• _Task to carry out_
Scan the entries below and extract each line with the word "Left" in it.

• _Exercise material_
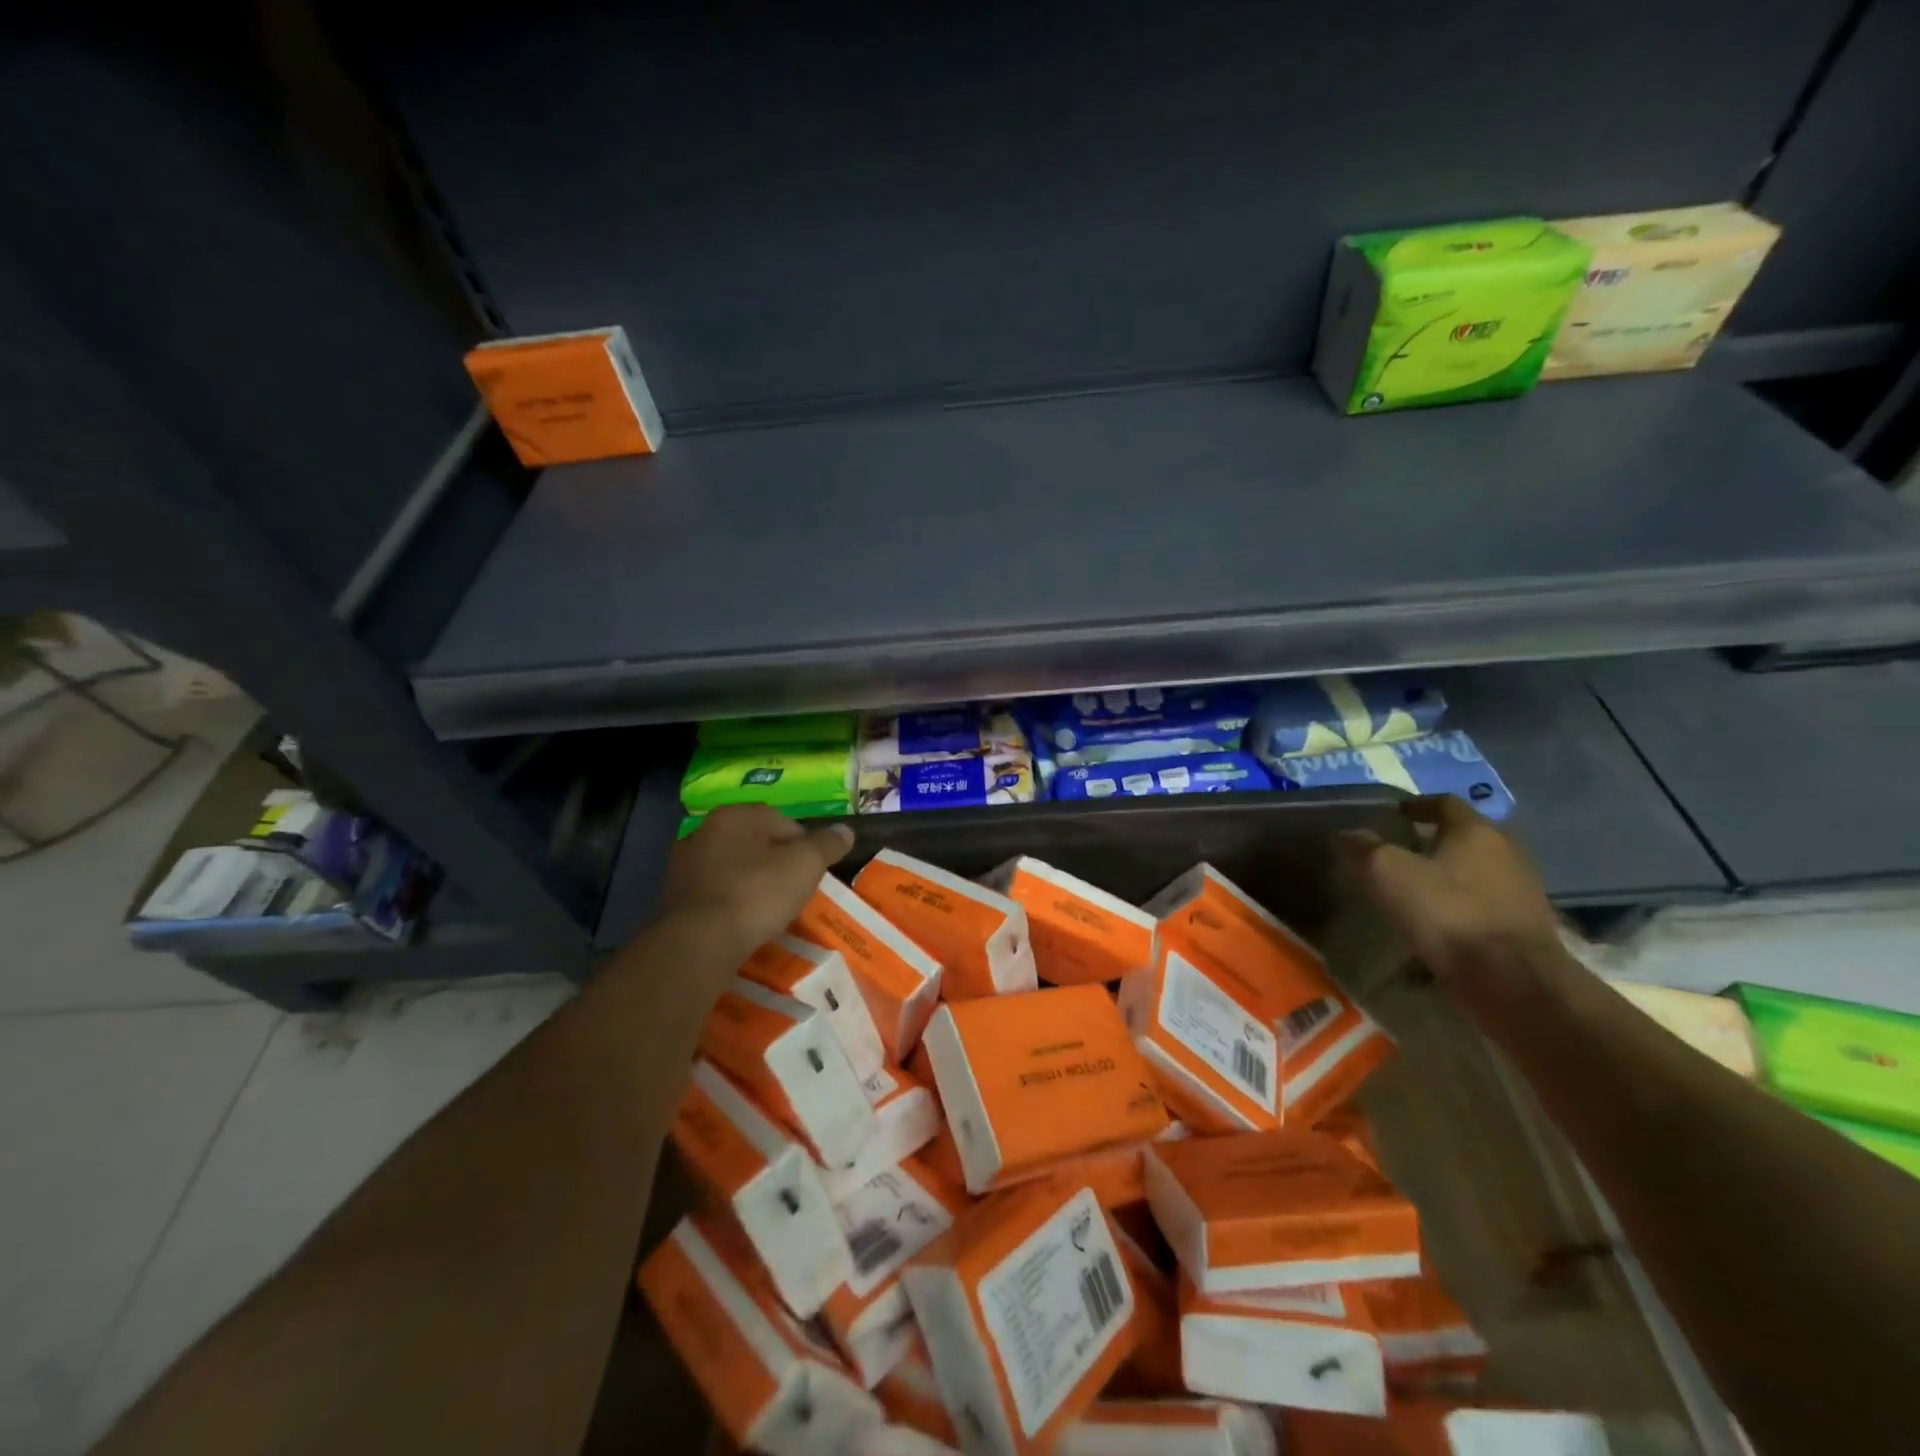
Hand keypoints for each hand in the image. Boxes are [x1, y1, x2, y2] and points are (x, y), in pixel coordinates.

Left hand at [659, 805, 854, 955]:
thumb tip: (845, 830)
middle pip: (756, 845)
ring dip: (751, 884)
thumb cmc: (757, 893)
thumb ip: (827, 844)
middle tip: (795, 891)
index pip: (785, 823)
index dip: (806, 847)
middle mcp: (705, 830)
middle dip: (776, 864)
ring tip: (770, 912)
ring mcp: (684, 865)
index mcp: (737, 815)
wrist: (698, 942)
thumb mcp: (805, 865)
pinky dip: (731, 904)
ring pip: (733, 869)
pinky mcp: (673, 898)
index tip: (815, 874)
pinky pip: (715, 895)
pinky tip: (742, 924)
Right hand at [1338, 796, 1562, 994]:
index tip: (1393, 815)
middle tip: (1400, 853)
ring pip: (1476, 873)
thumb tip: (1345, 835)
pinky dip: (1460, 909)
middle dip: (1434, 842)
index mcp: (1476, 831)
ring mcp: (1522, 892)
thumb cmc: (1447, 912)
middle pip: (1466, 837)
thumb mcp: (1387, 873)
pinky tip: (1437, 927)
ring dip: (1448, 878)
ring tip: (1415, 892)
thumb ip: (1363, 848)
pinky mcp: (1525, 928)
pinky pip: (1484, 907)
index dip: (1417, 805)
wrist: (1513, 981)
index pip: (1445, 803)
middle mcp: (1507, 853)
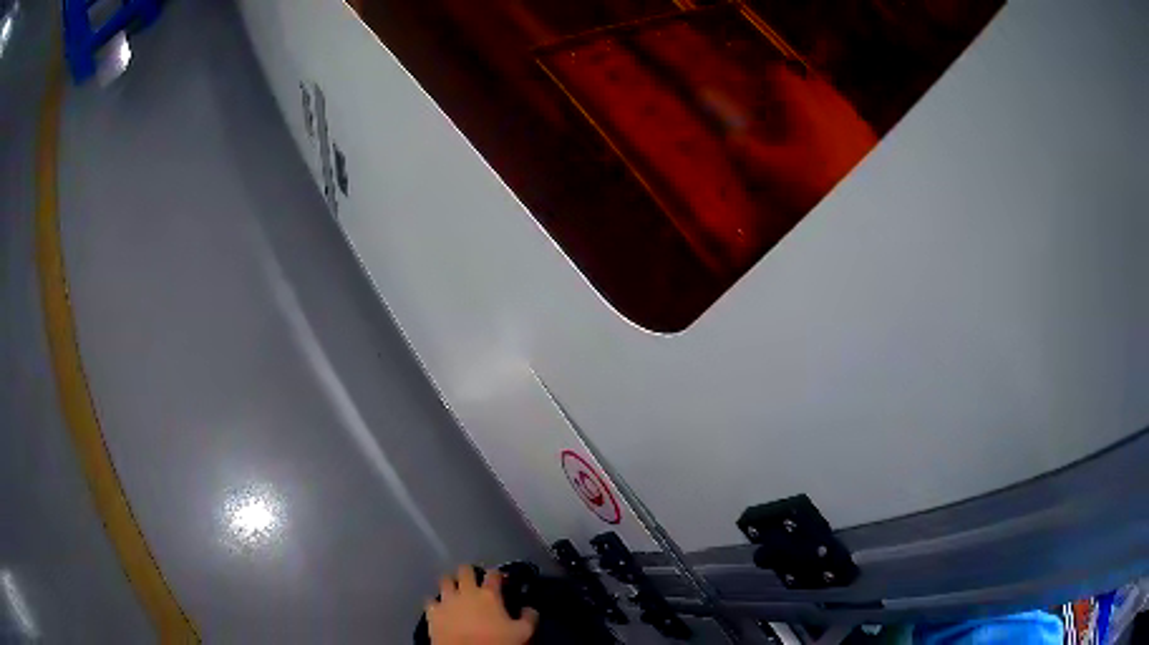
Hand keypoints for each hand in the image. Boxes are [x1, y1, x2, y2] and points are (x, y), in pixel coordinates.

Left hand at [427, 565, 539, 644]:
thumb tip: (530, 608)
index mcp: (489, 594)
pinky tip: (439, 606)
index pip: (493, 574)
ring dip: (450, 583)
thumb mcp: (523, 633)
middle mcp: (466, 591)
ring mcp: (446, 600)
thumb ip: (529, 617)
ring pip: (444, 580)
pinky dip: (435, 601)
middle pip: (465, 570)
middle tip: (474, 580)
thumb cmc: (497, 642)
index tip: (500, 579)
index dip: (496, 574)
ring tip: (455, 590)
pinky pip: (430, 599)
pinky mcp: (432, 611)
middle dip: (469, 572)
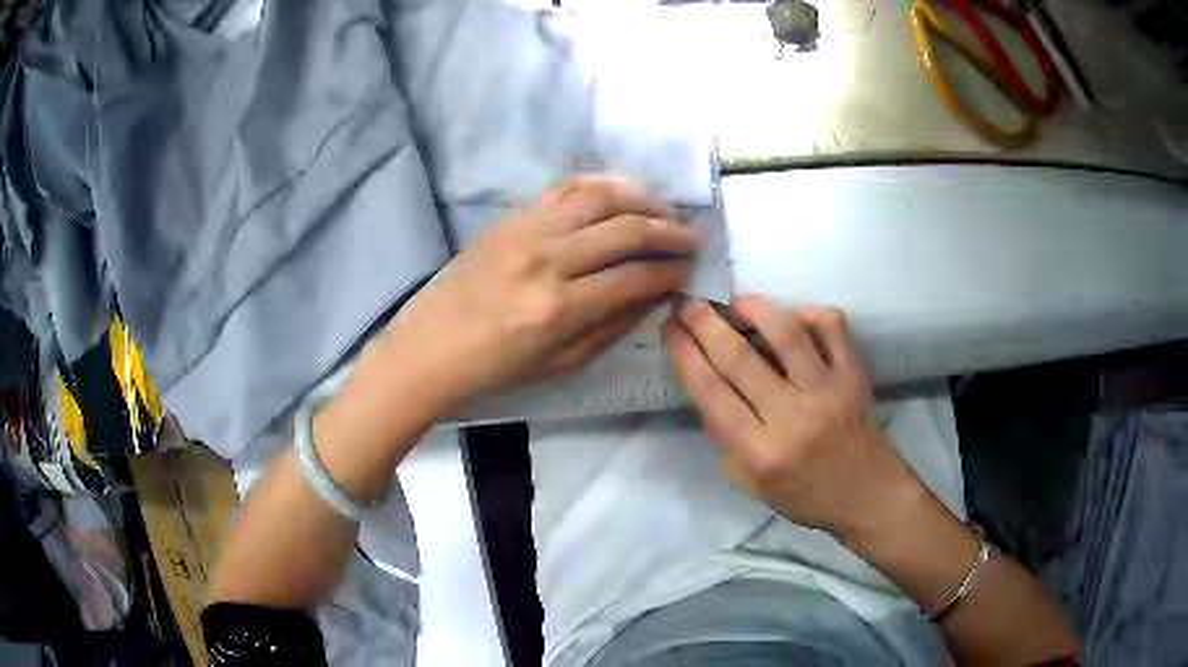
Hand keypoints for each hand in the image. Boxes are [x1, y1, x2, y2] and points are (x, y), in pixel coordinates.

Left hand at [375, 175, 699, 410]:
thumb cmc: (497, 368)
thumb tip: (656, 292)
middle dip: (669, 232)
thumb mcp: (563, 364)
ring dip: (642, 200)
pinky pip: (565, 187)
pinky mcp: (511, 216)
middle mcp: (547, 260)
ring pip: (600, 198)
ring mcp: (526, 230)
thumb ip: (615, 325)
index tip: (690, 269)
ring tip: (665, 211)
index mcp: (559, 309)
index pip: (635, 278)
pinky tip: (623, 191)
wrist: (432, 346)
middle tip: (692, 237)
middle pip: (626, 230)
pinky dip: (600, 184)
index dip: (671, 271)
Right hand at [662, 296, 924, 541]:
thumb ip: (722, 436)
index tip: (669, 326)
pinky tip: (791, 316)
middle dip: (704, 321)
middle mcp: (792, 417)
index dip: (683, 351)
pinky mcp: (854, 373)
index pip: (710, 391)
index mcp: (759, 452)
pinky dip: (807, 311)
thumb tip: (706, 380)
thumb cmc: (803, 494)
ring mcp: (828, 390)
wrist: (865, 494)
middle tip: (687, 301)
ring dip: (752, 307)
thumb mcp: (747, 482)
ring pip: (785, 332)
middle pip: (738, 357)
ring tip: (735, 302)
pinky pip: (831, 326)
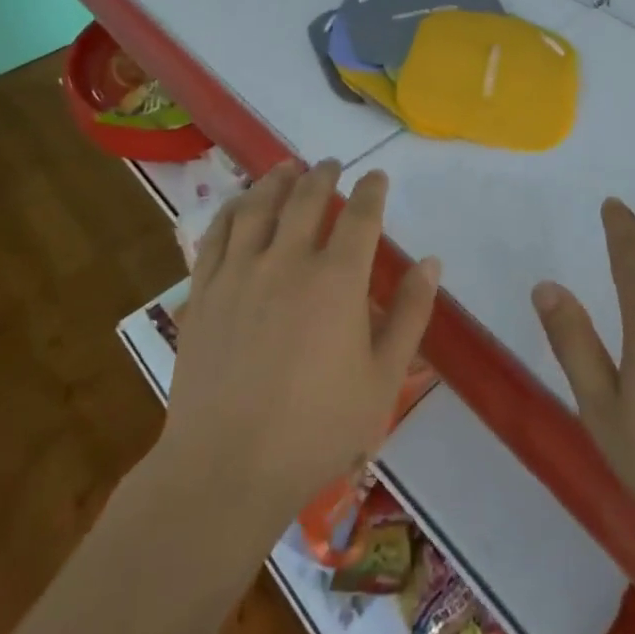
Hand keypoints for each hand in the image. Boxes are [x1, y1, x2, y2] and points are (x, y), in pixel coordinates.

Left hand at [162, 160, 439, 524]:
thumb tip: (431, 262)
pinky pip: (217, 235)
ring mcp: (239, 272)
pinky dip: (232, 210)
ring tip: (287, 168)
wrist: (226, 468)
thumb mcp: (383, 379)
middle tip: (331, 165)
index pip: (360, 216)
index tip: (377, 176)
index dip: (371, 190)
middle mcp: (287, 261)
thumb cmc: (316, 429)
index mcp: (336, 280)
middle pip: (307, 198)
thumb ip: (411, 315)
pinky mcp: (204, 292)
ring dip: (276, 180)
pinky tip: (239, 204)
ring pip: (259, 206)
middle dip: (323, 175)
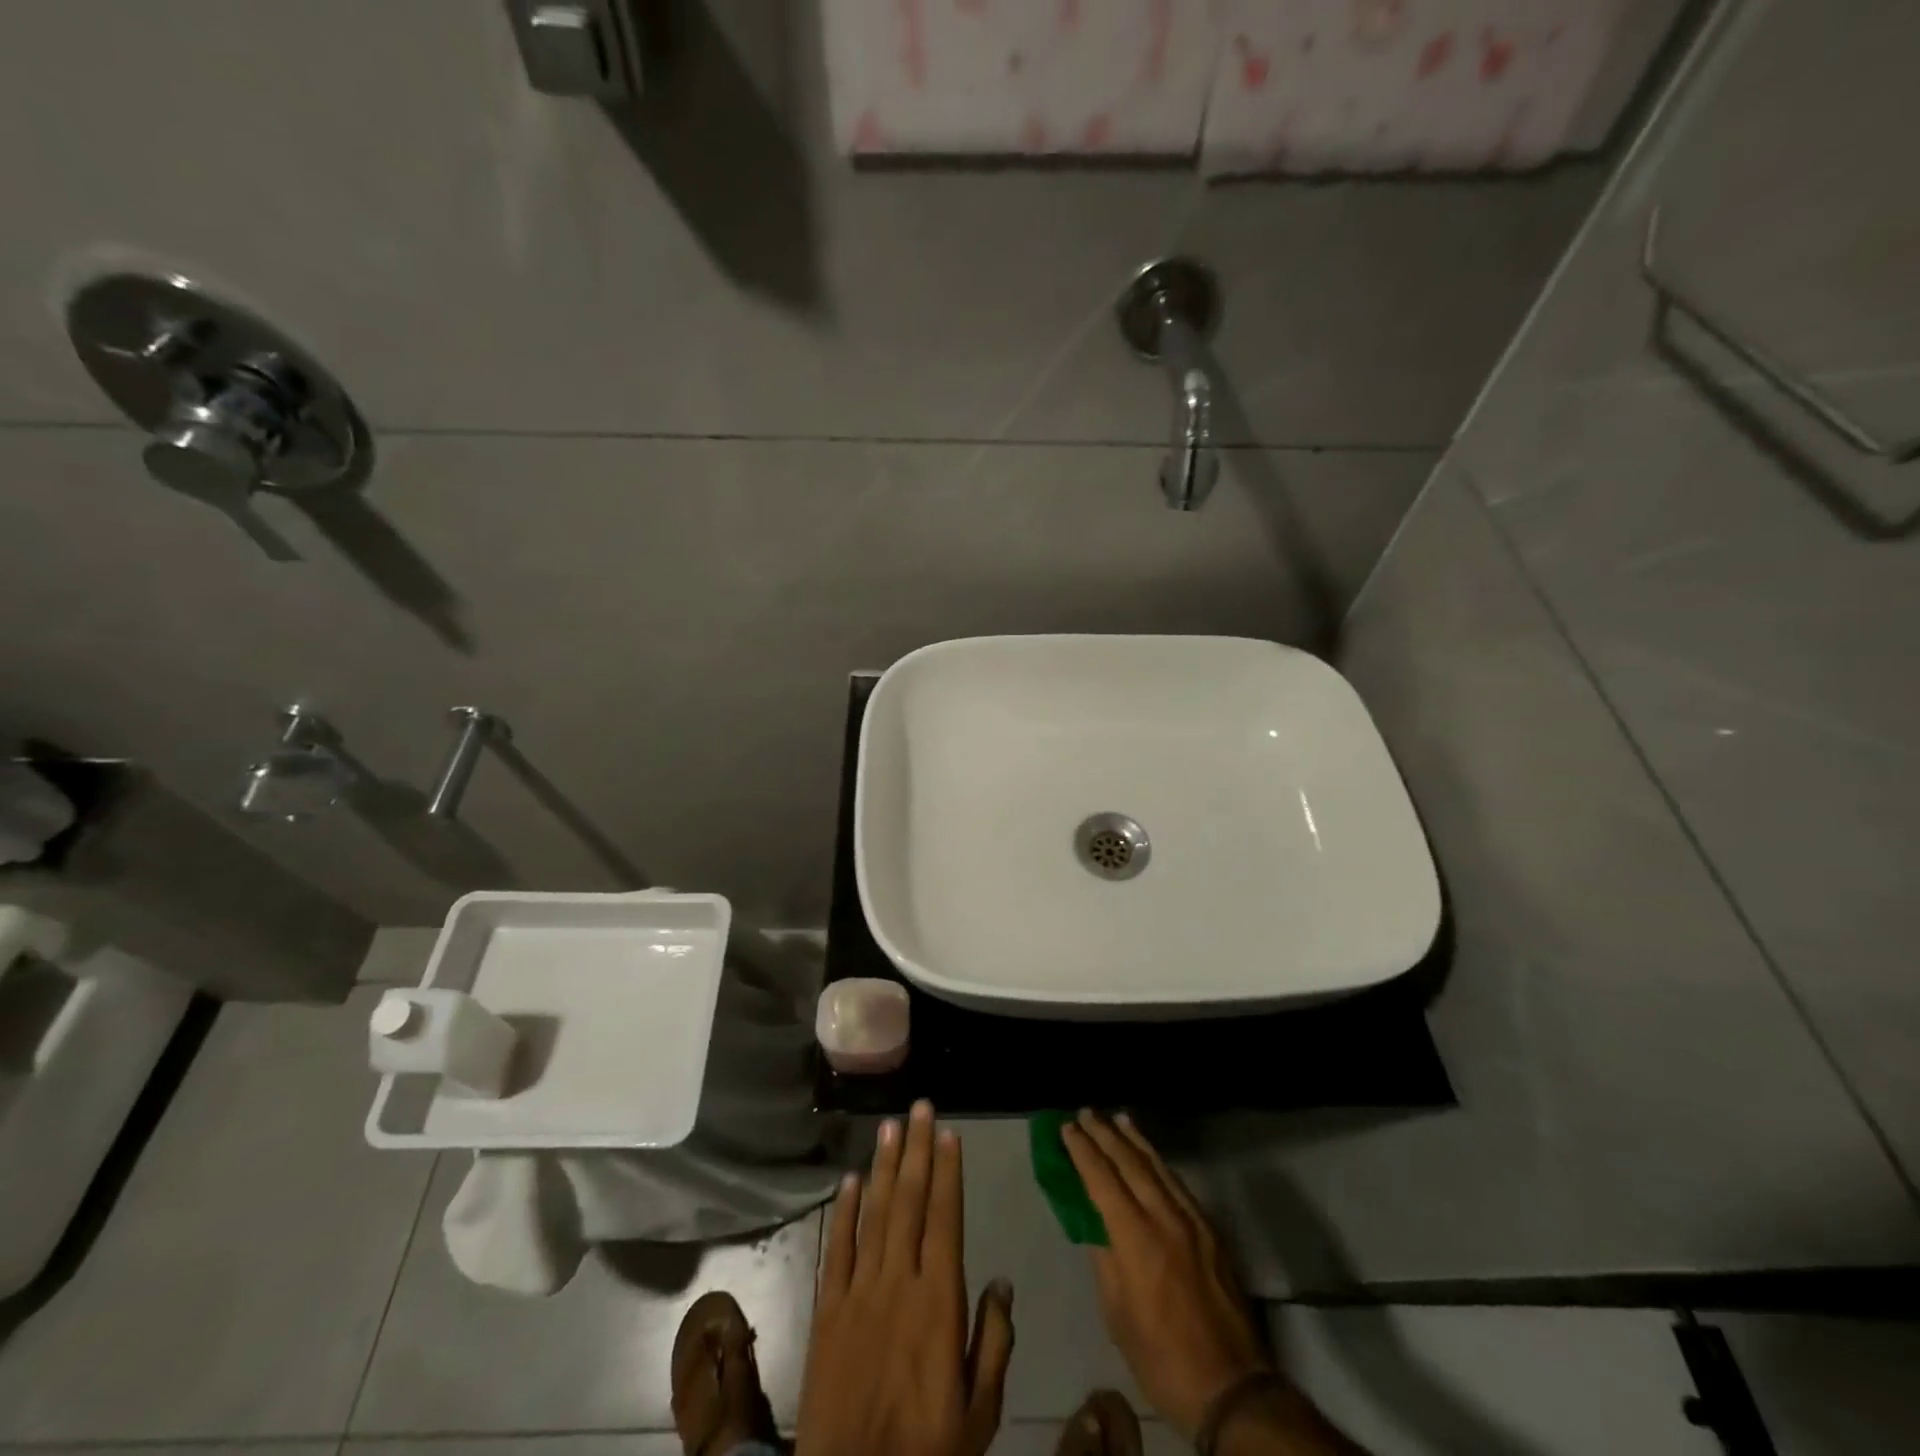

• _Task output_
Left hand at [659, 805, 854, 955]:
Left hand at [427, 565, 539, 644]:
Left hand at [375, 175, 699, 410]:
Left hand at [162, 160, 439, 524]:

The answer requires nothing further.